## SOURCE PASSAGE

%%

"Love follows knowledge."
"Beauty above all beauty!"
– St. Catherine of Siena

Sunday, April 11, 2021

Matthew Monday: Little League 2021 Opener

It’s a new year for Matthew’s little league baseball, and this year he is on the CCB Bombers, the team that won the championship last year.  I don’t know how he got on this team but he is fortunate.  Coach Charlie is excellent and he has already gotten the team playing cohesive and well.  They had their first game Saturday and it was against Matthew’s team from last year.  They won 12-2.  Matthew got his dream to be the starting pitcher.  He went two innings, struck out five, walked two (one in each separate inning), and did not give up a hit.  Here are a few pictures.

Matthew on the mound.


As good a picture as Matthew is, he’s really not a good hitter.  I think he’s afraid of the ball.  I’m not sure how many times he got up to bat.  I think five or six.  Walked four times and struck out once or twice.  He never made contact with the ball.  Here he is looking good at home.


Here on second base looking lost.


And on third base with a sloppy uniform. 


He did score there.  It was a lot of fun, both for Matthew and his parents.

Thursday, April 8, 2021

Lines I Wish I'd Written: Waiting on the Tarmac from John Gardner’s Nimram

This is from a short story by John Gardner, titled “Nimram,” from his short story collection, The Art of Living: & Other Stories.  John Gardner is best known for his novel Grendel, the retelling of the Beowulf story from the perspective of the monster.  That is a superb novel, but I my favorite memories of reading John Gardner are from reading his books on fiction writing.  His book titled On Moral Fiction is his most well-known of his fiction writing, non-fiction books because it insisted that fiction could only operate with a moral center or it would fail as fiction, a highly controversial idea to modern writers.  But my favorite of his books on writing is The Art of Fiction, where he outlines not just the basics of fiction but the aesthetics of what constitutes fiction.  I still have it on my book shelf after thirty years!

%%

## TO-DO ITEM A
In the records, reproduce the lines running from the line with "Locanda Manduca — Aperitivo & Cucina" to the line with "tresao mreže rivala.", both included. Leave the pictures out of your reply.

(Collected data)
%%

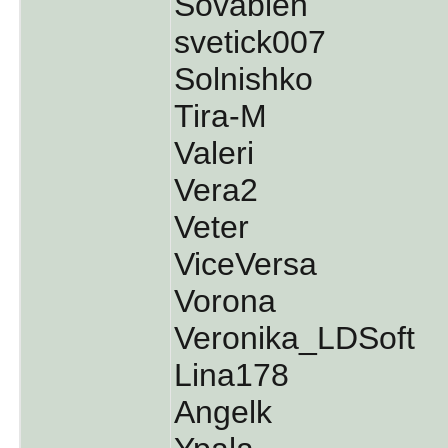
Sovabien
svetick007
Solnishko
Tira-M
Valeri
Vera2
Veter
ViceVersa
Vorona
Veronika_LDSoft
Lina178
Angelk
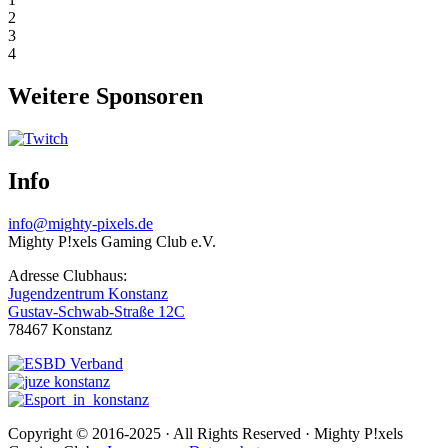
2
3
4
Weitere Sponsoren
Info
info@mighty-pixels.de
Mighty P!xels Gaming Club e.V.
Adresse Clubhaus:
Jugendzentrum Konstanz
Gustav-Schwab-Straße 12C
78467 Konstanz
Copyright © 2016-2025 · All Rights Reserved · Mighty P!xels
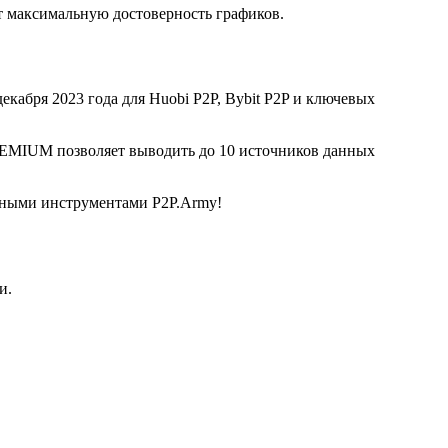
 максимальную достоверность графиков.
екабря 2023 года для Huobi P2P, Bybit P2P и ключевых
REMIUM позволяет выводить до 10 источников данных
льными инструментами P2P.Army!
и.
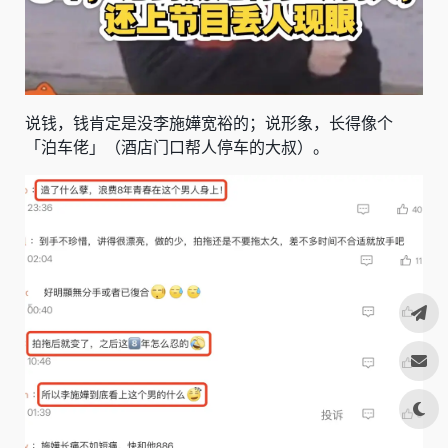
说钱，钱肯定是没李施嬅宽裕的；说形象，长得像个
「泊车佬」（酒店门口帮人停车的大叔）。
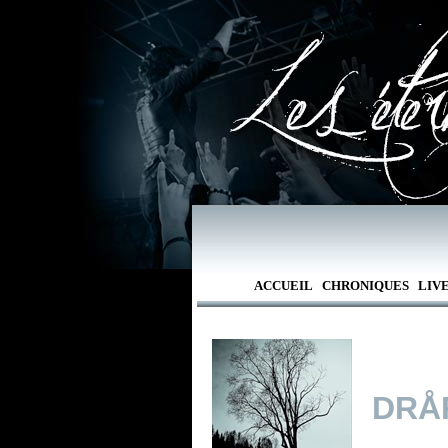
ACCUEIL
CHRONIQUES
LIV
DRÅ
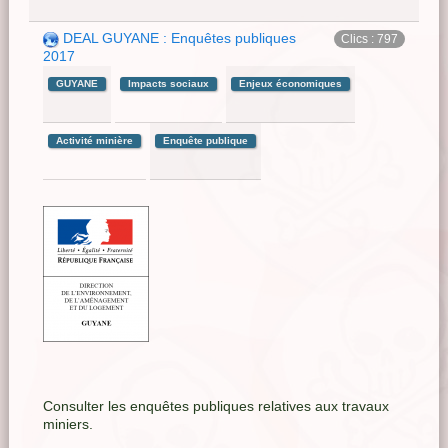
DEAL GUYANE : Enquêtes publiques
Clics : 797
2017
GUYANE
Impacts sociaux
Enjeux économiques
Activité minière
Enquête publique
Consulter les enquêtes publiques relatives aux travaux
miniers.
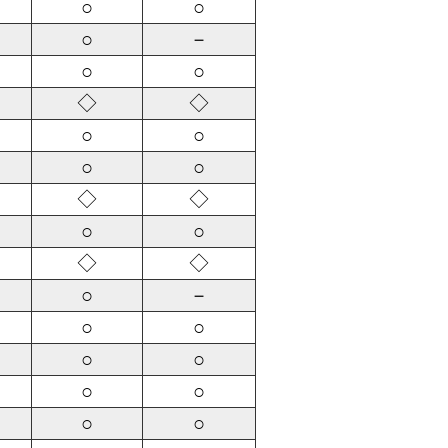
○
○
○
－
○
○
◇
◇
○
○
○
○
◇
◇
○
○
◇
◇
○
－
○
○
○
○
○
○
○
○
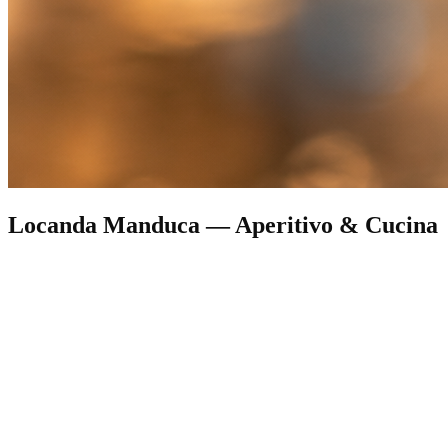
Locanda Manduca — Aperitivo & Cucina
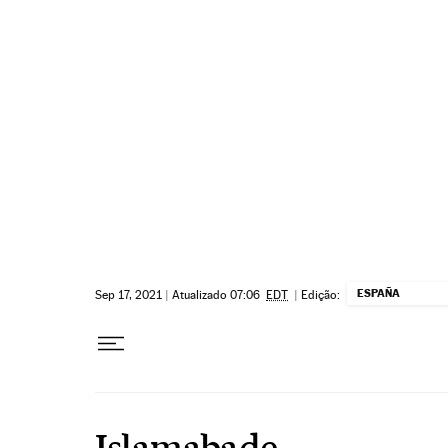
Pular para o conteúdo
ESPAÑA
Sep 17, 2021
|
Atualizado 07:06
EDT
|
Edição:
Islamabade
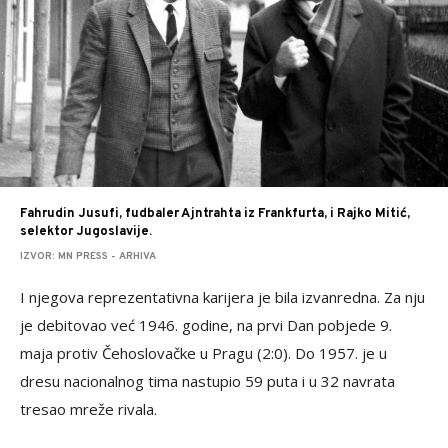
Fahrudin Jusufi, fudbaler Ajntrahta iz Frankfurta, i Rajko Mitić,
selektor Jugoslavije.
IZVOR: MN PRESS - ARHIVA
I njegova reprezentativna karijera je bila izvanredna. Za nju
je debitovao već 1946. godine, na prvi Dan pobjede 9.
maja protiv Čehoslovačke u Pragu (2:0). Do 1957. je u
dresu nacionalnog tima nastupio 59 puta i u 32 navrata
tresao mreže rivala.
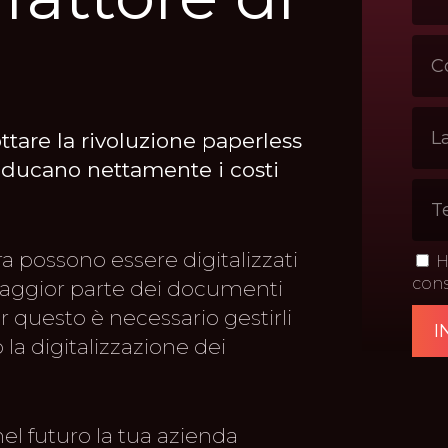
tare la rivoluzione paperless
 riducano nettamente i costi
a possono essere digitalizzati
Ho
cons
maggior parte dei documenti
er questo è necessario gestirli
la digitalizzazione dei
el futuro la tua azienda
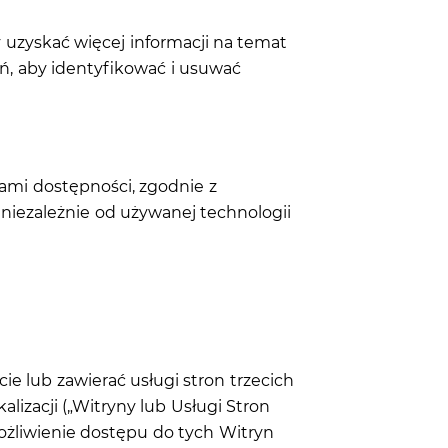
y uzyskać więcej informacji na temat
ń, aby identyfikować i usuwać
ami dostępności, zgodnie z
niezależnie od używanej technologii
e lub zawierać usługi stron trzecich
izacji („Witryny lub Usługi Stron
możliwienie dostępu do tych Witryn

%%

## TO-DO ITEM B
According to the blog post, what was the score of Matthew's first game of the season?

## WRITTEN RESPONSE A
Locanda Manduca — Aperitivo & Cucina
Pular para o conteúdo
ESPAÑA
Sep 17, 2021
|
Atualizado 07:06
EDT
|
Edição:
Islamabade
Fahrudin Jusufi, fudbaler Ajntrahta iz Frankfurta, i Rajko Mitić,
selektor Jugoslavije.
IZVOR: MN PRESS - ARHIVA
I njegova reprezentativna karijera je bila izvanredna. Za nju
je debitovao već 1946. godine, na prvi Dan pobjede 9.
maja protiv Čehoslovačke u Pragu (2:0). Do 1957. je u
dresu nacionalnog tima nastupio 59 puta i u 32 navrata
tresao mreže rivala.

## WRITTEN RESPONSE B
His team won 12-2.